La guerre n'est pas terminée

Louis Even le jeudi, 01 novembre 1945. Dans Éditorial

Officiellement, le Canada est encore en état de guerre. C'est ce qu'on dit à Ottawa.

Le gouvernement canadien a fait célébrer la vic­toire, mais il ne veut pas déclarer la guerre termi­née. Pourquoi ?

Parce que, s'il déclare la guerre terminée, sa loi des mesures de guerre tombe. Le gouvernement par des décrets tombe. Les commissions dictato­riales tombent. Le pouvoir souverain de Gordon tombe. Le Service Sélectif tombe. L'entraînement militaire obligatoire tombe. La chasse aux cons­crits tombe. Les régies de toutes sortes tombent.

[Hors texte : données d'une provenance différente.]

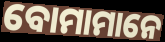
ବୋମାମାନେ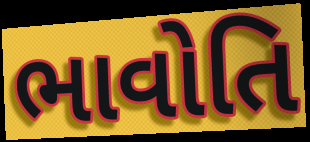
ભાવોતિ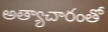
అత్యాచారంతో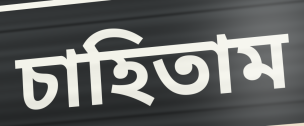
চাহিতামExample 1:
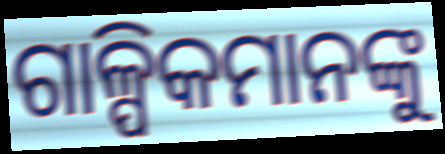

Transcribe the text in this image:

ଗାଳ୍ପିକମାନଙ୍କୁ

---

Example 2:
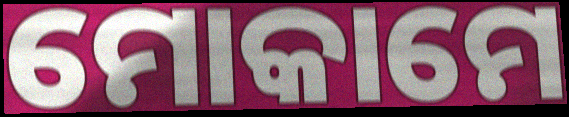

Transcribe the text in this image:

ମୋକାମେ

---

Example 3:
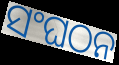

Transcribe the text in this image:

ସଂଘଠନ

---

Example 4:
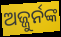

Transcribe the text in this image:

ଅଜ୍ଜୁର୍ନଙ୍କ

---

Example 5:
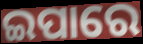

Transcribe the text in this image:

ଇପାରେ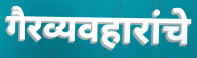
गैरव्यवहारांचे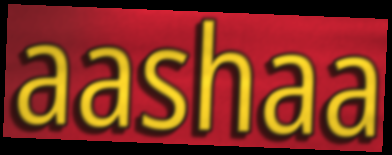
aashaa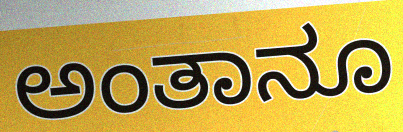
ಅಂತಾನೂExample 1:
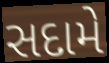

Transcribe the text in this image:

સદામે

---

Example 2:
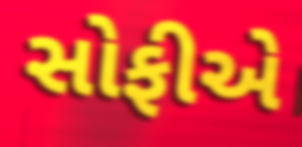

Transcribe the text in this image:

સોફીએ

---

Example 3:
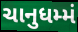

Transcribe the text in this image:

ચાનુધમ્મં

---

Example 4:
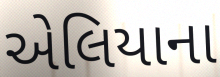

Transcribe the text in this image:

એલિયાના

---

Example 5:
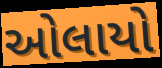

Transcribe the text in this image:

ઓલાયોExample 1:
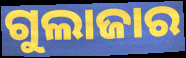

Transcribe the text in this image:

ଗୁଲାଜାର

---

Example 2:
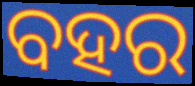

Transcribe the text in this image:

Et le gouvernement veut garder cela.

Un des buts de guerre, pas avoué, c'est de met­tre partout la vie des citoyens sous le contrôle de l'État. L'autre guerre avait donné la Russie enré­gimentée par l'État. Cette guerre-ci, brusquement terminée, risquait de passer sans conquête pour les camisoleurs d'humanité.

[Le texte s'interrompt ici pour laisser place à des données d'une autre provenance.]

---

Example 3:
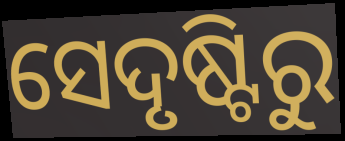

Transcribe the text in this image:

ସେଦୃଷ୍ଟିରୁ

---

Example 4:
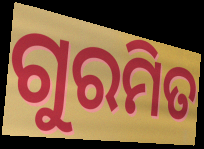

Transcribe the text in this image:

ଗୁରମିତ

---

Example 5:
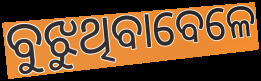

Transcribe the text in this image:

ବୁଝୁଥିବାବେଳେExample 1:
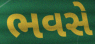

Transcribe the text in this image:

ભવસે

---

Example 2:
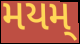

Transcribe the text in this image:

મયમ્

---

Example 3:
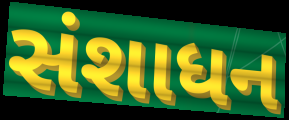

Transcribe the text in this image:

સંશાધન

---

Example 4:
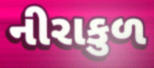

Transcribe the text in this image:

નીરાકુળ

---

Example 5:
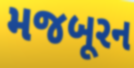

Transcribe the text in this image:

મજબૂરન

Aussi, en Angleterre, où le parti travailliste (la C.C.F. d'Angleterre) est au pouvoir, le gouver­nement s'est hâté de se faire voter les pleins pou­voirs pour cinq ans : le droit, pendant cinq ans, de faire comme pendant la guerre, de se passer du Parlement quand il veut et de gouverner par des mesures d'urgence.

Et c'est ce qu'on veut établir au Canada. Le bill 15, présenté par l'Hon. St-Laurent au nom du gouvernement, reçu en première lecture le 5 octo­bre, demande les pleins pouvoirs, plus étendus en­core que pendant la guerre, au moins pour une autre année, renouvelable au bout de ce temps.

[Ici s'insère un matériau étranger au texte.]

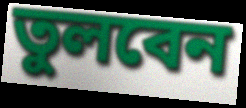
তুলবেন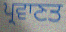
ਪ੍ਰਵਾਣਤ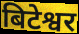
बिटेश्वरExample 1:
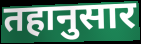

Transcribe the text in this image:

तहानुसार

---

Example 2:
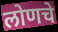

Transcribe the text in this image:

लोणचे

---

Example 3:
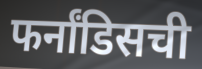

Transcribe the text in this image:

फर्नांडिसची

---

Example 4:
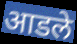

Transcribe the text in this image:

आडले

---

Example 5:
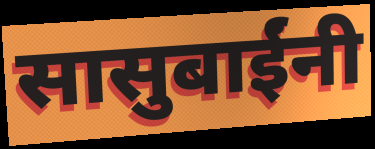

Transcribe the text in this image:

सासुबाईंनीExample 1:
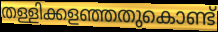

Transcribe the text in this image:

തള്ളിക്കളഞ്ഞതുകൊണ്ട്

Lorsque le bill sera devenu loi, les contrôles de guerre deviendront des contrôles de paix, et alors seulement le gouvernement déclarera la guerre officiellement finie. Il aura atteint le but de la guerre : une coupe dans la liberté.

C'est un bill inique, auquel doivent s'opposer vigoureusement tous les amants de la liberté. Les créditistes en sont.

Maintenant que les hostilités sont terminées, le gouvernement n'a aucune raison de s'arroger les pouvoirs d'urgence. Si des circonstances réclament des mesures d'urgence, qu'il s'adresse au Parle­ment quand les cas surgissent.

Les ministres ne sont plus absorbés par les acti­vités de guerre, ils peuvent revenir au régime par­lementaire. Quant aux députés, ils peuvent siéger plus souvent et plus longtemps si nécessaire. L'augmentation de $2,000 dans leur indemnité doit y pourvoir. En tout cas, la défense des droits démocratiques et la sauvegarde de l'inviolabilité de la personne valent bien tous les dérangements. Les bureaucrates, genre Gordon, et leurs ser­viteurs de la politique, doivent apprendre que le public de paix n'est pas le public de guerre. S'il est composé des mêmes hommes, ce ne sont plus des hommes prêts à s'immoler pour un empire menacé, mais des hommes qui veulent avoir le droit d'or­ganiser eux-mêmes leur propre vie, sans entraves de la part du gouvernement ou de l'avilissante bureaucratie.